Hiertegen is de fotograaf [R] in beroep gekomen. Het geschil van partijen draait om de vraag of de overdracht van de tweede set afdrukken van de foto’s door [R] aan [D] kan worden gezien als het in het verkeer brengen van deze foto’s in de zin van artikel 12b Auteurswet en daarmee het distributierecht voor zover het deze fysieke exemplaren van het werk van [R] betreft is uitgeput waardoor hij zich niet tegen de verkoop/overdracht daarvan aan [K] kan verzetten.
Het hof oordeelt met de rechtbank dat dit inderdaad het geval is. Wanneer de eigendomsoverdracht van een werk in een stoffelijk exemplaar heeft plaatsgevonden door- of met toestemming van de auteur is er sprake van in het verkeer brengen daarvan en leidt dat tot uitputting van het stoffelijk exemplaar. Of het werk is verkocht of geschonken en/of is voorzien van een persoonlijke opdracht maakt in beginsel niet uit. Dat het hier een overdracht in beslotenheid betrof, doet hier niet aan af en uit het feitenmateriaal blijkt duidelijk dat het hier een zogenoemde print voor print compensatie betrof en dat er van louter vrijgevigheid van de kant van de fotograaf geen sprake is geweest. Daarmee is de economische waarde van het werk in principe benut.

 

Uit het feitenmateriaal blijkt onvoldoende dat er bij de overdracht van het stoffelijk exemplaar contractueel beperkingen zijn bedongen ter zake van de bevoegdheid van een de begiftigde om het geschonkene aan derden over te dragen.

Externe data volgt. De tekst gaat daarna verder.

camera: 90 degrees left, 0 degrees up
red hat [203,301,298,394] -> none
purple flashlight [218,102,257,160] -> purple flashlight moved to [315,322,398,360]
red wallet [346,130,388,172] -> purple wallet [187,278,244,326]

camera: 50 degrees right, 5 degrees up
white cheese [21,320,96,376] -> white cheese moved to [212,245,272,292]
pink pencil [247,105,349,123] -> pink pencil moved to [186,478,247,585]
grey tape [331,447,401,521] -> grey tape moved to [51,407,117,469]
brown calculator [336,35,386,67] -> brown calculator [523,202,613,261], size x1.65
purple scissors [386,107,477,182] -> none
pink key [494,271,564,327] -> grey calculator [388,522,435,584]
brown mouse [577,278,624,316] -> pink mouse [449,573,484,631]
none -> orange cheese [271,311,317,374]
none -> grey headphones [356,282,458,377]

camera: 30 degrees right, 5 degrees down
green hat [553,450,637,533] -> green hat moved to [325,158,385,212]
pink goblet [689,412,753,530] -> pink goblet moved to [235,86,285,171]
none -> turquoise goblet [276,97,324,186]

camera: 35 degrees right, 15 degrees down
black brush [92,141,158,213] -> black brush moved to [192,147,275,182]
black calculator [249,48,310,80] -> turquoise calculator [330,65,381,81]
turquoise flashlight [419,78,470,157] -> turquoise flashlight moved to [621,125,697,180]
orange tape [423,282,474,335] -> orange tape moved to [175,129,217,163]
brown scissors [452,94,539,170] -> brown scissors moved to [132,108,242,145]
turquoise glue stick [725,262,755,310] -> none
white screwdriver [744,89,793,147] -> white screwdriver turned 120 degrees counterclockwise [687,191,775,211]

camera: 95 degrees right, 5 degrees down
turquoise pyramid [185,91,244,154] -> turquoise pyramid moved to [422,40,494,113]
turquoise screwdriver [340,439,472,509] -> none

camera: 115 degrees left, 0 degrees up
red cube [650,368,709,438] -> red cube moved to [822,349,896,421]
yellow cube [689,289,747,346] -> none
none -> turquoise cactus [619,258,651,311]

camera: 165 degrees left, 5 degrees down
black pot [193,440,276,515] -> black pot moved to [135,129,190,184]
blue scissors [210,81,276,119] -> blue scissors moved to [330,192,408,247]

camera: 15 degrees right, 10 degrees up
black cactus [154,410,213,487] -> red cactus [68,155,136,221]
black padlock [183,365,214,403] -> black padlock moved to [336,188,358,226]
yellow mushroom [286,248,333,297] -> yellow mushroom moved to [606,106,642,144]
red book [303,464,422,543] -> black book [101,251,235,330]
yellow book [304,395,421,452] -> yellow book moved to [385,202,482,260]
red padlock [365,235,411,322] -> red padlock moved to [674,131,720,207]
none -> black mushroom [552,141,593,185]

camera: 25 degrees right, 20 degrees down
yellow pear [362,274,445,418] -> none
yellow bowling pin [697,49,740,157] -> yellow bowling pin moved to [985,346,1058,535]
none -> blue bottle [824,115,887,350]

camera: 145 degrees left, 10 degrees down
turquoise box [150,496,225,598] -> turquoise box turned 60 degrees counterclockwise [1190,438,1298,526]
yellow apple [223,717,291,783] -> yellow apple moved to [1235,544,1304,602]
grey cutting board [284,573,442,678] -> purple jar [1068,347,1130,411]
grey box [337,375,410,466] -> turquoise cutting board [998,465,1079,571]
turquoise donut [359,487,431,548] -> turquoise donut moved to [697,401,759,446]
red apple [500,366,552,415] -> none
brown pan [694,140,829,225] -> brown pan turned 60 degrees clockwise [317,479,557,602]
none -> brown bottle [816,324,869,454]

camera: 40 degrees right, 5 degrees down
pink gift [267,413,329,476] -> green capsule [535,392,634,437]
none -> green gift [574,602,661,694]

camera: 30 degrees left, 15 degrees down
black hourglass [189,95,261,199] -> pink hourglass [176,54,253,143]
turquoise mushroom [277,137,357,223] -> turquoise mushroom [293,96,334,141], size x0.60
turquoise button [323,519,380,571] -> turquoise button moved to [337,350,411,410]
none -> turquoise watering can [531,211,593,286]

Uit de enkele opdracht op de set afdrukken valt niet op te maken dat [D] de prints niet mocht afstaan.

 

In incidenteel appel is [K] opgekomen tegen het vonnis van de rechtbank met betrekking tot de hoogte van de proceskosten. [K] heeft bij zijn tweede grief voldoende toegelicht dat hij de BTW over de door hem betaalde advocaatkosten niet kan verrekenen. In het licht van het daaromtrent in de Indicatietarieven bepaalde komt het hof tot het oordeel dat over de toegewezen vergoeding ter zake van advocaatkosten zowel in eerst aanleg als in hoger beroep BTW verschuldigd is.